Так отряд Эймунда и Рагнара оказался в Новгороде при дворе князя Ярослава. Источники не позволяют определить точное время их появления здесь — во всяком случае, это произошло не ранее лета 1016 года6, а может быть даже еще позже. Для нас, однако, не столь важно, был или не был Эймунд в числе тех наемников-скандинавов, которые приняли участие уже в первом походе Ярослава на Киев. Сага сохранила уникальные сведения о том, как и на каких условиях русские князья нанимали варяжскую дружину, а эти условия в основном были одинаковыми для всех северных отрядов. Высвечивает сага и многие черты в характере «конунга Ярицлейва», каким запомнился он позднейшим скандинавским сказителям.
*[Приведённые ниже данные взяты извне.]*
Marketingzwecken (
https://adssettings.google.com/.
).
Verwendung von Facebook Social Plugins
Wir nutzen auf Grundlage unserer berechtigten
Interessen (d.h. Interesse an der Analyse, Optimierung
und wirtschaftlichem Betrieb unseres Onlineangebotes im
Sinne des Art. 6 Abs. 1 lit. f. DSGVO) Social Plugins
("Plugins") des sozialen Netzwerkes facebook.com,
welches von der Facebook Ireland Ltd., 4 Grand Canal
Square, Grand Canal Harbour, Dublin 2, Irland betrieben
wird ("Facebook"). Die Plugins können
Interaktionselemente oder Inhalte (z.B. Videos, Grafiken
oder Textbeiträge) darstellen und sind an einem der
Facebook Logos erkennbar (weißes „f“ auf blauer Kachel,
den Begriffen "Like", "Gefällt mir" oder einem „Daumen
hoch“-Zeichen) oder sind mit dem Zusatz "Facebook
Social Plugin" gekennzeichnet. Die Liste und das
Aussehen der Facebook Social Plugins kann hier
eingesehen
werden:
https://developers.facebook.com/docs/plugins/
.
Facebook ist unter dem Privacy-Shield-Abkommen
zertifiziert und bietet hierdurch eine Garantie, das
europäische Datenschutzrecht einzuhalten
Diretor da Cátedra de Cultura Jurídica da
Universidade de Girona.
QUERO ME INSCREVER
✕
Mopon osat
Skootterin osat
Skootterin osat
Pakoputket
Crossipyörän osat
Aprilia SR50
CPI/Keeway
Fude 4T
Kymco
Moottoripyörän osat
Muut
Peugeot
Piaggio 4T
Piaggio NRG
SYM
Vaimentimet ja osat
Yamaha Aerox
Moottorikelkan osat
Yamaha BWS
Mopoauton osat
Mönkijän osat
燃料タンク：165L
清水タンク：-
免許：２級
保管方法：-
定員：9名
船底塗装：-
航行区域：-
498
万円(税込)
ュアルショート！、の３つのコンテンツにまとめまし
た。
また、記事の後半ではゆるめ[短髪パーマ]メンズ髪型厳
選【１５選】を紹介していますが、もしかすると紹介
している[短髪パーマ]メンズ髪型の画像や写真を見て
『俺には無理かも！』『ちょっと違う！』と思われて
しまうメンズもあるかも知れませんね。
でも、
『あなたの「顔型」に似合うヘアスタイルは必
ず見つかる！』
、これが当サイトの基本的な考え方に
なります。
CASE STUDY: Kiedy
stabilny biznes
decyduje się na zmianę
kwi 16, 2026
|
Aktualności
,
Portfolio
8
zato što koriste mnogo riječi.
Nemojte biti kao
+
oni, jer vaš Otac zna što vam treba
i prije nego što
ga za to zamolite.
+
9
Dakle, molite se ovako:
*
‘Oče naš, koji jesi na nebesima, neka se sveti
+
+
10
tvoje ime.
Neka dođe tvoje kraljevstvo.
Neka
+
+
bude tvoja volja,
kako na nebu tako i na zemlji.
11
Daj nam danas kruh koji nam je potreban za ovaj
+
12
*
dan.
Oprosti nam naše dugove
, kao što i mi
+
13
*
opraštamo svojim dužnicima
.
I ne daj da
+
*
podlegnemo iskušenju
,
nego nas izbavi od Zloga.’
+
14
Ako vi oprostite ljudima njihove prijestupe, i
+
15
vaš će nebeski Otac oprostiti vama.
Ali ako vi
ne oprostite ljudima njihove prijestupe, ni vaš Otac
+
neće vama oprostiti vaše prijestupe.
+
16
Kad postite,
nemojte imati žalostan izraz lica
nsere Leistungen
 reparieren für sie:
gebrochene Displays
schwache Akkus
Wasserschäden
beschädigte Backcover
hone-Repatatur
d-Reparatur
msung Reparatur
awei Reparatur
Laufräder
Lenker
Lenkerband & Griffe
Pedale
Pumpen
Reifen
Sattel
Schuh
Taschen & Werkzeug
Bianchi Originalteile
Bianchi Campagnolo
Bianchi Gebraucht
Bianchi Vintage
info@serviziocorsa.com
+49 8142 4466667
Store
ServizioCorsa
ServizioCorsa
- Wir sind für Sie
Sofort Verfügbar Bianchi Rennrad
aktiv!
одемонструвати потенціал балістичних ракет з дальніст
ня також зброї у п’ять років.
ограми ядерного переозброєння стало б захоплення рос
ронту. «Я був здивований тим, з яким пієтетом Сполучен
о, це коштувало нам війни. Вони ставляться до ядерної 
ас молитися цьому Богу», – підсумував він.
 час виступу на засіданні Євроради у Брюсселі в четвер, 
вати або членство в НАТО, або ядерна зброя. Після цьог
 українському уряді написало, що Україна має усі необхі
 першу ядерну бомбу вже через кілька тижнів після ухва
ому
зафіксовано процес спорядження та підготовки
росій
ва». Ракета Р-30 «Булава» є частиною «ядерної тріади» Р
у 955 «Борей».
В «Пряди об Эймунде» рассказывается, что, когда Ярослав узнал о прибытии скандинавов в свою страну, «он посылает мужей к ним с поручением дать им мир в стране и позвать их к конунгу на хороший пир». Выражение «дать мир в стране» (или «мирную землю») означало вполне конкретное принятие на себя взаимных обязательств сторон: викинги обязывались не грабить данную территорию при условии, что им будут гарантированы приют и свобода передвижения и торговли7. Принятие таких обязательств обычно предшествовало заключению настоящего договора. Примечательно, что сам договор заключается во время пира, на который Ярослав приглашает скандинавских дружинников. Еще из истории Владимира Святого мы знаем, что именно на пиру князь и его бояре принимали важнейшие решения и чествовали свою дружину. Совместная трапеза, помимо прочего, сплачивала участников пиршества, в какой-то степени даже роднила между собой. Древнее, языческое понимание трапезы как магического действа, объединяющего князя и его подданных в некоем религиозном обряде, еще не успело уступить позднейшему христианскому взгляду на пиршество как на простое насыщение плоти. Устраивая для своих гостей обильное угощение, Ярослав подчеркивал свое расположение к ним и тем самым располагал их самих к себе.